Foi acompanhando seu cotidiano e suas lutas diárias que as cineastas buscaram um retrato mais íntimo com a personagem, muitas vezes filmando apenas entras as três, a entrevistada e as profissionais dividindo as tarefas na captação de imagem e de áudio. A entrada da igreja e o salão de beleza onde Mel trabalha, ambos no Centro de Vitória, a casa em que vive com a mãe em Jardim América, Cariacica, e os fóruns de justiça pelos quais se trava a disputa judicial estão entre os locais das filmagens. Um caso emblemático que envolve muitos temas, como luta por direitos, diversidade sexual, intolerância religiosa e outros.

“Nos interessa, enquanto realizadoras audiovisuais, contarmos histórias que questionem a realidade imposta que mata e oprime algumas vidas em detrimento de outras privilegiadas”, diz Tati Franklin. Ela aponta que o filme investe na autoficcionalização, na qual, entre o real e o imaginário, Mel interpreta a si mesma. “A proposta narrativa é que, apesar da violência que sofre diariamente contra sua existência, Mel possa viver no filme um sonho que ela não pode materializar na vida real. Assim ela pode contar a história que ela mesma deseja contar sobre si. É uma forma de recriar e projetar na tela os desejos para uma história de vida possível para aqueles que diariamente trocam sonhos por sobrevivência”.

Na obra que deve ser finalizada em 2021, a cabeleireira fala também sobre seus sonhos. Foto: Divulgação

As filmagens de Toda noite estarei lá ocorreram entre 2018 e 2020. Neste mês de abril, a obra foi a única brasileira selecionada para participar do laboratório online de montagem do importante festival suíço de documentários Visions du Réel, no qual recebeu consultorias de especialistas internacionais, com sugestões para construir o corte final. “É possível que o filme ainda passe por transformações até a última versão. As arestas estão sendo aparadas e acredito que boas mudanças vêm aí”, aponta Thiago Moulin, produtor do longa-metragem.

Antes, o filme também passou pelo Brasil Cinemundi, encontro nacional importante no mercado cinematográfico. “Estamos na etapa de montagem do filme, talvez ainda voltaremos a gravar algumas coisas pontuais”, explica Suellen Vasconcelos.

Ela entende que a boa recepção nesses espaços aponta a relevância do projeto e o interesse do mercado e da audiência no tema e na histórica que são retratados no filme capixaba. “É importante pensar o cinema como patrimônio e registro de um tempo-espaço, e precisamos pensar que estamos filmando o Brasil de 2021, palco de uma onda conservadora e reacionária que impacta vidas como a de Mel Rosário”, diz Suellen sobre o aspecto emblemático da obra.
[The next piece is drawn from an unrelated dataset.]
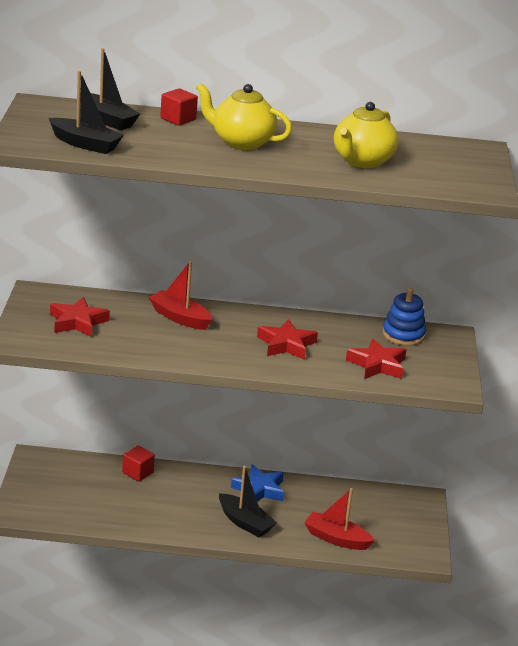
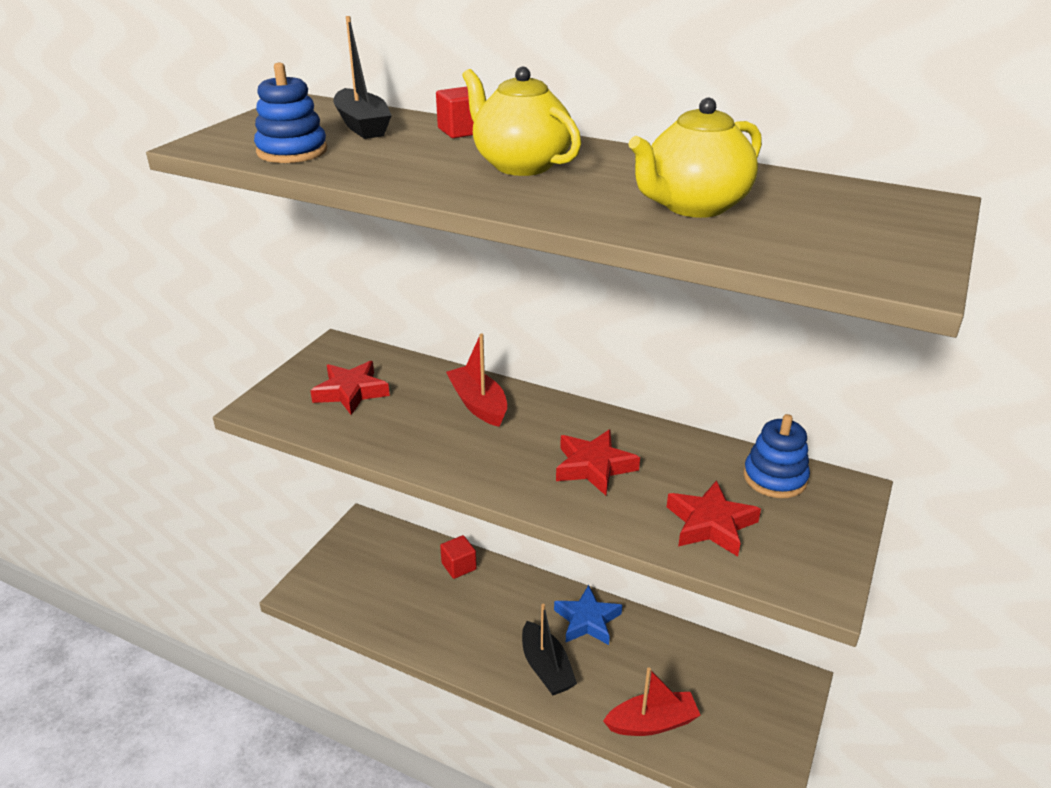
camera: 25 degrees right, 5 degrees up
(85, 144) = (292, 151): black boat -> blue stacking toy
(336, 539) = (652, 723): red boat -> red boat turned 120 degrees clockwise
A relação de Mel Rosário com as câmeras começa quando Thiago Moulin a incluiu como uma das personagens do telefilme Impressões Urbanas, lançado em 2017 e que hoje faz parte da grade da TVE-ES. A força de Mel e sua história levou Thiago a conduzir uma produção exclusiva sobre ela, culminando no curta-metragem de mesmo nome, Toda noite estarei lá, exibido no Festival de Cinema de Vitória e Festival de Cinema de Brasília, tendo sua circulação precocemente interrompida diante da aprovação do projeto de longa-metragem, com recursos da Secretaria de Estado da Cultura (Secult) e da Agência Nacional de Cinema (Ancine). Para o longa, Thiago convidou Tati Franklin, que acabava de lançar o curta-metragem Transvivo, que também aborda a questão da transexualidade, para dirigir a obra. Suellen Vasconcellos, que inicialmente atuou como assistente de direção, acabou assumindo a co-direção junto a Tati.